Les réseaux sociaux servent aussi de support dans la mise en œuvre de nos activités sur le terrain en termes de communication, de vulgarisation et d’informations. Ces outils nous permettent non seulement d’aider des personnes mais aussi d’inspirer des personnes et de les pousser à s’intéresser à ce qui se fait dans l’éducation, l’entrepreneuriat et tout cela peut nourrir de nouveaux engagements et de nouvelles vocations
Mais il existe des acteurs qui mènent un travail remarquable sur les réseaux sociaux pour freiner ces inégalités. Par exemple, il y a le projet « École au Sénégal » qui partage des informations, des ressources éducatives et pédagogiques. Le ministère de l’Éducation nationale aussi avait au début de la pandémie lancé l’initiative « Apprendre à la maison » et a appuyé celles existantes.
Il faut retenir qu’il y a d’une part un travail qui est en train d’être fait et l’État doit soutenir et renforcer la dynamique, mais d’autre part, il faut développer certains secteurs notamment l’accès à l’électricité et la décentralisation de l’information pour permettre aux personnes dans les zones reculées de profiter des atouts qu’offre le numérique.

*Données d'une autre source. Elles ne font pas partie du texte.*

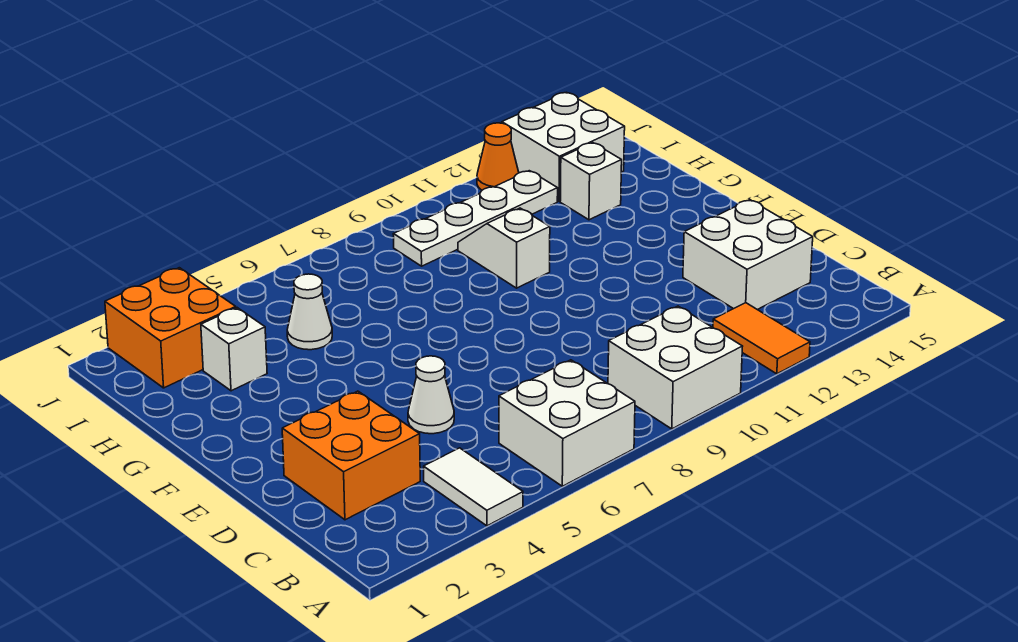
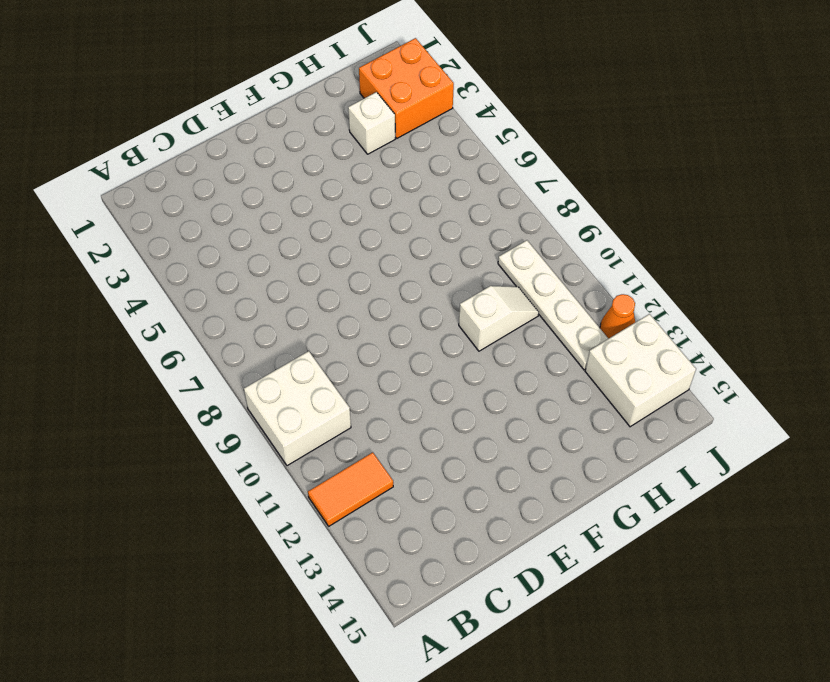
none -> white 1x2 tile [424,448,523,526]
none -> white 2x2 brick [499,360,635,486]
none -> orange 2x2 brick [282,391,420,520]

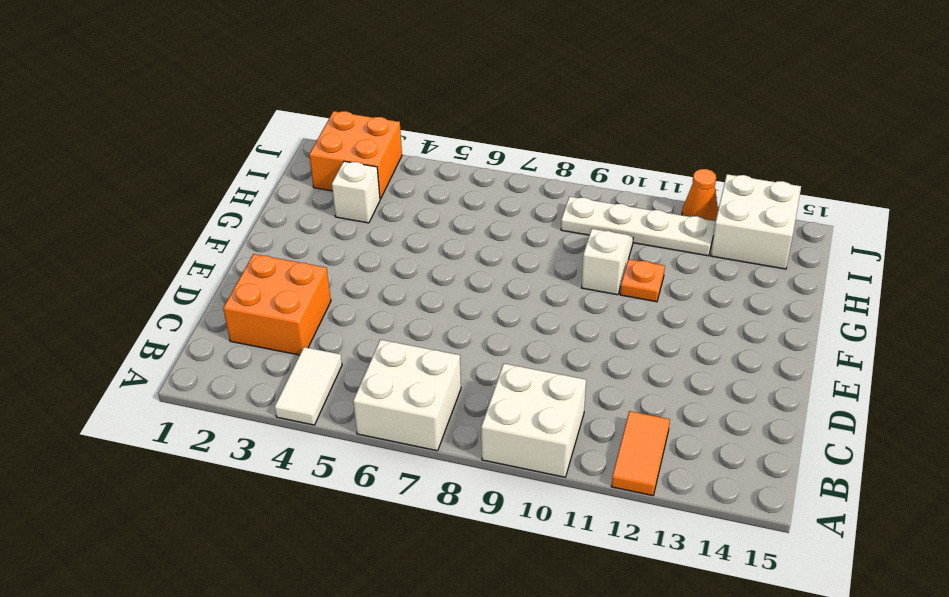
orange 1x1 plate [620,259,665,302] -> none
none -> white 2x2 brick [683,200,813,310]
none -> white 1x1 cone [408,356,454,434]
none -> white 1x1 cone [287,274,332,350]

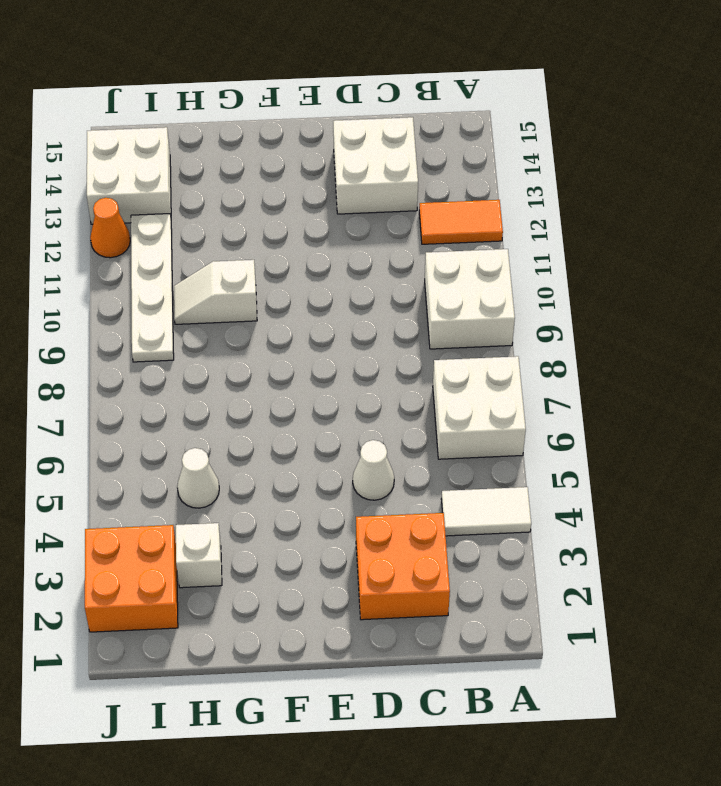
none -> white 1x1 brick [560,143,622,220]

Une injonction à l’adaptation
Plusieurs domaines sont concernés par cette obligation d’adapter les manières de faire avec l’avènement des réseaux sociaux. Depuis le début des années 2000 avec l’arrivée des Technologies des l’information et de la communication (TIC), tout le monde est obligé de s’adapter, de se mettre à niveau individuellement et collectivement. La pandémie de la Covid-19 a accéléré la “numérisation” de la société avec le télétravail et les conférences en ligne, etc. Ceux qui travaillent dans le cadre du développement local ne sont pas exempts de cette exigence d’adaptation.
Il faut noter aussi que beaucoup de jeunes ainsi que le ministère de la Santé se sont beaucoup appuyés sur les réseaux sociaux pour participer à l’effort de lutte contre la Covid-19. En ce qui nous concerne, nous avons mis en place des programmes de vulgarisation d’informations, de sensibilisation contre la maladie. Je ne suis ni pour ni contre les réseaux sociaux, tout dépend de la manière dont nous les utilisons et nous devons renforcer leur utilisation positive pour impacter nos communautés.
Source photo : Anatole Magazine
René Edouard est diplômé en Sciences politiques et relations internationales. Il s’intéresse aux questions relatives à la politique, la géopolitique, à l’éducation, au leadership, au développement local et à la citoyenneté. Il est également entrepreneur social et a été sélectionné en 2021, comme Talent à Dalberg, un cabinet de conseil en stratégie dédié au développement et à l’innovation. René est actuellement chef de projet à Social Change Factory, un centre d’innovation et de leadership citoyen.